Monday, December 12, 2011

CNN Heroes: Soap, Water, Land, Shelter, are all Feminist Issues

Diane Latiker Nonprofit: Kids Off the Block What it does: Gives young people in Chicago a place to hang out and learn valuable life skills so they can stay off the streets and away from rampant gang violence
Diane says: "What I want people to know is that the work that I and so many others do can literally be the difference between life and death for a generation that seems to have lost all hope. ... If I can make a change in a generation, then my community's going to get better -- because they're going to be the ones that take it over."
Exploring the issue: In several cities around the world, streetwise "interrupters" are trying to stop teen violence before it starts.
Donate to Kids Off the Block

Robin Lim Nonprofit: Yayasan Bumi Sehat What it does: Offers free prenatal care, birthing services and medical aid to low-income women in Indonesia
Robin says: "Because the cost of childbirth often exhausts the family's income, the poor and even the middle-income people of the world find themselves in a downward spiral of suffering and loss, just when they should be celebrating the births of their babies."
Exploring the issue: Many women in the developing world do not have access to contraception or maternal care.
Donate to Yayasan Bumi Sehat

Derreck Kayongo
Nonprofit: Global Soap Project What it does: Collects partially used hotel soap in the United States, reprocesses it and then sends it abroad to save lives in impoverished countries
Derreck says: "Because of our work, this world is going to be a better place than we found it -- with no soap being thrown away and with no child or woman ... or any vulnerable populous left without a bar of soap to fend off disease."
Exploring the issue: In developing countries around the world, millions of children lack access to soap and clean water.
Donate to Global Soap Project

What appears above is from *here*.

Watching CNN's annual presentation of honors to various activists around the world, called CNN Heroes, reminds me, once again, of how many issues there are facing women and girls around the world. Far more issues than face those of us who are relatively wealthy, sheltered, and regionally advantaged.

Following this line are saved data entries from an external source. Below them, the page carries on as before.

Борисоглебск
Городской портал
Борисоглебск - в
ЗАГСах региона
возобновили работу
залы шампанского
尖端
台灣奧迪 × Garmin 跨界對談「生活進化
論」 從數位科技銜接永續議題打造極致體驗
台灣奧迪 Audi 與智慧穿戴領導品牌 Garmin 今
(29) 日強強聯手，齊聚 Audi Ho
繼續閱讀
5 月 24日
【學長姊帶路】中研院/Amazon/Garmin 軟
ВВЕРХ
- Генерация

Soap is needed to cleanse the skin of lethal bacteria. Clean, safe, accessible, free water is needed to live and be well. Unpoisoned and unoccupied land is a requirement for self-determination, community, spiritual health, and overall well-being. If one's land and water is occupied and possessed, or ravaged and poisoned by corporate power, by men, or by White-World settlers and invaders, it is difficult to sustain one's own life and the life of one's people. Safe, sturdy shelter is an increasingly rare thing. For women and girls to be physically safe, walls must offer protection from harmful forces both outside and inside.

What CNN Heroes does is to highlight (for two hours each year) activism by individuals, not collective activism designed to overthrow tyrannical and oppressive regimes, including regimes of men warring against women and girls. You will not hear the terms "white supremacy" or "male supremacy" or "the savage blood-thirst of the Western World" named as such in programs produced for CNN. It will honor amazing individuals only as long as those individuals do not publicly call for massive systemic change that disadvantages US corporate, raced, and patriarchal power.

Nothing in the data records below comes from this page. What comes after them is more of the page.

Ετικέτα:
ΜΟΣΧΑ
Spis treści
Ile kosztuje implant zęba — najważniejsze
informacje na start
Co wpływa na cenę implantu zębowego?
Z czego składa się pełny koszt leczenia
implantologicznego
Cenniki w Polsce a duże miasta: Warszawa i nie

What would the effect on the world be if all Western news media reported 24 hours a day/365 days a year on the necessity and value of anti-oppression activism? When will activists be given more than a few minutes to express thanks to CNN and instead detail how US corporate and military (patriarchal, imperialist) power murders millions of people, mostly poor, of color, and female?

When will Anderson Cooper speak to this in ways that educate his audience to the systemic, institutionalised dimensions of the harms spoken of in this annual special? I wonder. Because as long as the masses of media consumers are led to think that globalised atrocities and injustices are caused by unorganised or merely unfortunate events, we are left ignorant about how to properly support those activists who are working for radical social-political-economic change. And how to be those activists too.